**Task goal:** Please set down the line that contains "Box the outdoor sofa." and every line below it through the last, exactly as written, with no other lines.

**Collected data:**
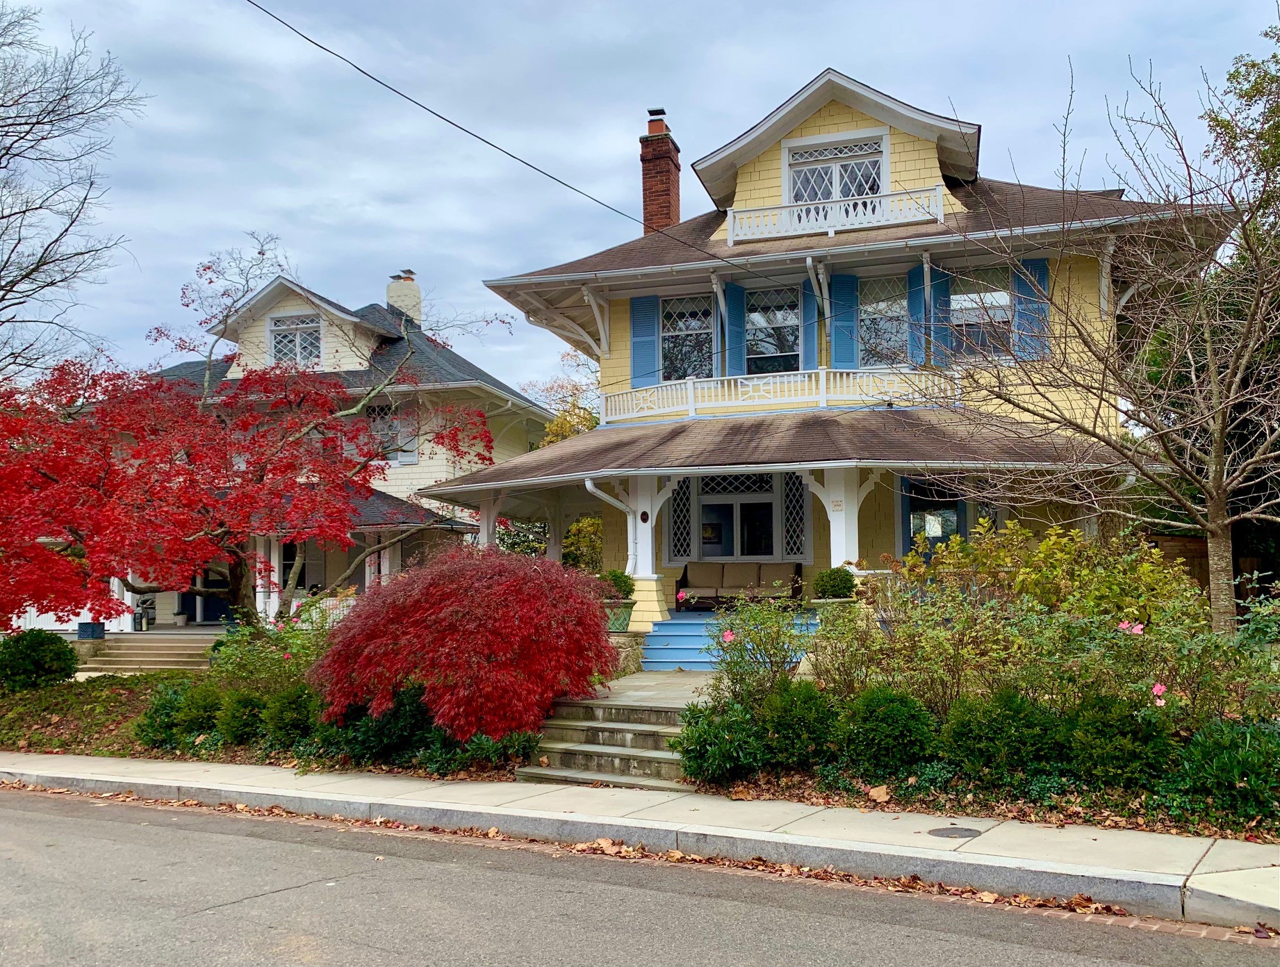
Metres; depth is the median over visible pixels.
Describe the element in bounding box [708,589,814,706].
rose bush
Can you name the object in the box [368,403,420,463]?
window
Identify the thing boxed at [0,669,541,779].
garden bed
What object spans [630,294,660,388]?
shutter
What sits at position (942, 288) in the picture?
shutter
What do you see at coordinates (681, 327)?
window
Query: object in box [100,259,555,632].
neighboring house
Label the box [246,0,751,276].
power line
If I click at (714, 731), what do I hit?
shrub
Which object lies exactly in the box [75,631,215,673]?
porch steps
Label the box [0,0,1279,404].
sky
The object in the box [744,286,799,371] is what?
window
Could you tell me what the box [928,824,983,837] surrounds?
manhole cover
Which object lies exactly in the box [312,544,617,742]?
red maple
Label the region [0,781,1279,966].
road
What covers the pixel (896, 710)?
shrub
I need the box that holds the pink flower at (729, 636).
[720,628,735,643]
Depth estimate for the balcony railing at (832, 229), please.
15.87 m
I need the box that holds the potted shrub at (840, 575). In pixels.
[812,565,857,599]
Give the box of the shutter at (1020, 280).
[1012,257,1047,360]
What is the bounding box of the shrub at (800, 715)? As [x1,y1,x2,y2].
[759,680,840,768]
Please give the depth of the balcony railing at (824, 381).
16.40 m
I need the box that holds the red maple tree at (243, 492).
[1,331,496,633]
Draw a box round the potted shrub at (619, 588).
[597,569,634,600]
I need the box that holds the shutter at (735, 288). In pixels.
[725,280,745,374]
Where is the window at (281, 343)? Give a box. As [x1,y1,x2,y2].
[268,312,323,366]
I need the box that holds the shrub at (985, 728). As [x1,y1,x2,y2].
[940,687,1065,782]
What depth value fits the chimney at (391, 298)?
30.82 m
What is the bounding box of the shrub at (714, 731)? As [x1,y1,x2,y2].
[673,698,768,786]
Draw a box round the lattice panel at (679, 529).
[668,476,693,562]
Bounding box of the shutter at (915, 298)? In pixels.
[905,264,929,367]
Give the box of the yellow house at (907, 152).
[423,59,1248,652]
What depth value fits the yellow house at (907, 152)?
16.33 m
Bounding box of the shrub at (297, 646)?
[204,604,332,702]
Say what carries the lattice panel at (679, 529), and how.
in the yellow house at (907, 152)
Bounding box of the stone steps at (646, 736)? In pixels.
[519,675,717,787]
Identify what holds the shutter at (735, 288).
attached to the yellow house at (907, 152)
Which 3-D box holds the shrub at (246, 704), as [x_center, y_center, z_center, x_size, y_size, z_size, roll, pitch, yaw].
[-4.439,2.609,10.823,0.706,0.684,0.694,-2,-4,20]
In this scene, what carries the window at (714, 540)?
in the yellow house at (907, 152)
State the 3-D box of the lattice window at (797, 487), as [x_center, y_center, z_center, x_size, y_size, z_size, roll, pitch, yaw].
[2.759,0.549,17.042,0.463,1.731,0.166,-2,-4,20]
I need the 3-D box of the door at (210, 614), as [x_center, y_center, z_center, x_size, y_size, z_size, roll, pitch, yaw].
[-11.436,2.662,26.193,1.411,2.483,0.180,-2,-4,20]
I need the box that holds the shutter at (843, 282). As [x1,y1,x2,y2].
[828,271,858,370]
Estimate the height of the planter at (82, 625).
0.386 m
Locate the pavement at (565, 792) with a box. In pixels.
[1,749,1279,928]
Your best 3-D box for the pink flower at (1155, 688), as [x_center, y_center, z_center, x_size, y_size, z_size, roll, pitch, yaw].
[4.064,1.613,7.519,0.176,0.149,0.172,1,-4,-26]
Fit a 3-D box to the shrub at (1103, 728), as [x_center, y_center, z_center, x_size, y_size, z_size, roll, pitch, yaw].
[3.576,1.925,7.200,0.825,0.760,0.785,-2,-4,20]
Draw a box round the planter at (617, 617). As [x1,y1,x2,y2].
[603,600,634,631]
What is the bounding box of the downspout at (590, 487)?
[584,477,637,575]
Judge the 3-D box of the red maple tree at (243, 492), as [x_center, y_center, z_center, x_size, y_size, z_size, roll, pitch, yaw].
[-6.619,0.091,14.626,8.417,5.673,7.976,-2,-4,20]
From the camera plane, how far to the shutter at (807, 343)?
16.72 m
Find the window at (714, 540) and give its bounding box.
[696,484,778,558]
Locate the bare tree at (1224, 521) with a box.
[942,45,1279,633]
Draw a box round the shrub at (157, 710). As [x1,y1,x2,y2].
[132,677,207,750]
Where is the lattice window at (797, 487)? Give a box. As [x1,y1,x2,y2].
[785,472,808,558]
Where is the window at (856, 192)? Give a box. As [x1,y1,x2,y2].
[783,132,886,209]
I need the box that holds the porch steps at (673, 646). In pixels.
[642,608,817,669]
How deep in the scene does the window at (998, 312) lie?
16.06 m
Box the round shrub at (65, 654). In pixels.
[0,628,77,690]
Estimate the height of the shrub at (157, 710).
0.850 m
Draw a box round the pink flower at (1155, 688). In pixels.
[1150,681,1168,699]
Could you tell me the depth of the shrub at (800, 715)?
8.20 m
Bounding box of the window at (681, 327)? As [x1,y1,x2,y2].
[660,293,712,380]
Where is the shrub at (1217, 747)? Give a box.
[1172,716,1279,825]
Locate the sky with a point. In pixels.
(971, 99)
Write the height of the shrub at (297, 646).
1.508 m
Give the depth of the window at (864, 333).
16.43 m
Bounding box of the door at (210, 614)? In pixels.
[189,563,234,622]
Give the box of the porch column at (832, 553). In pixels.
[822,465,860,572]
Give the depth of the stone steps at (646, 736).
9.91 m
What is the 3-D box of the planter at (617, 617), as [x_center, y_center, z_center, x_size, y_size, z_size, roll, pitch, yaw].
[-0.351,1.952,14.009,0.585,0.448,0.572,-2,-4,20]
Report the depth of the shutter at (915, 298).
15.97 m
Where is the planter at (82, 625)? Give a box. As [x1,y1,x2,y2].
[76,620,106,638]
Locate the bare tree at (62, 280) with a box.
[0,2,147,381]
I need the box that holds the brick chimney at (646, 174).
[639,111,680,230]
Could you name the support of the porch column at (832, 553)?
attached to the yellow house at (907, 152)
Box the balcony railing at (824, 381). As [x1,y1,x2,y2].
[599,365,963,423]
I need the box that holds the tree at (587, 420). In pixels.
[539,353,603,569]
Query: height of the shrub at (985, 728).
0.789 m
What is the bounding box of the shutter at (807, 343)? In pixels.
[800,274,817,366]
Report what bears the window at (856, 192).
in the yellow house at (907, 152)
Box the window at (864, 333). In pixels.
[860,273,910,366]
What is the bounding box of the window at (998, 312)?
[949,264,1013,359]
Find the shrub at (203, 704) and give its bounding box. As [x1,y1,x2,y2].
[175,679,223,739]
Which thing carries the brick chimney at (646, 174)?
on the yellow house at (907, 152)
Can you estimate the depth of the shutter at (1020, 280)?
15.61 m
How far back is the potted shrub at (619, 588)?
14.22 m
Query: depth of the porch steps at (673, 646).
14.04 m
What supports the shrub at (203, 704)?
on the garden bed at (39, 715)
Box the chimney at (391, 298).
[386,269,421,324]
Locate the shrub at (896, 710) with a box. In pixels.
[837,685,939,779]
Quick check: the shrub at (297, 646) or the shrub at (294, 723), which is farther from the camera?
the shrub at (297, 646)
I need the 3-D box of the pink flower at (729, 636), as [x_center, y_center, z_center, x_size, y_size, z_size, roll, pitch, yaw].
[0.942,1.595,10.015,0.235,0.184,0.229,1,-4,-26]
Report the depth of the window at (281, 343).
25.04 m
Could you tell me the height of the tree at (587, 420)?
8.943 m
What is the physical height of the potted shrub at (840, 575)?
0.536 m
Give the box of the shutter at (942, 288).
[931,267,951,365]
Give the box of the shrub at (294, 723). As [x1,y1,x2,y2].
[260,684,316,749]
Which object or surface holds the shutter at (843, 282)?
attached to the yellow house at (907, 152)
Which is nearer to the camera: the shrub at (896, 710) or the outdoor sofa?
the shrub at (896, 710)
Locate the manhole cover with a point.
(939, 830)
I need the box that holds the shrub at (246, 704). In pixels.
[215,687,268,745]
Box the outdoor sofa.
[676,559,807,607]
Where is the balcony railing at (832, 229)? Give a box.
[724,184,945,242]
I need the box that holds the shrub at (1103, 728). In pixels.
[1064,692,1175,786]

**Result of the task:**
Box the outdoor sofa.
[676,559,807,607]
Where is the balcony railing at (832, 229)? Give a box.
[724,184,945,242]
I need the box that holds the shrub at (1103, 728). In pixels.
[1064,692,1175,786]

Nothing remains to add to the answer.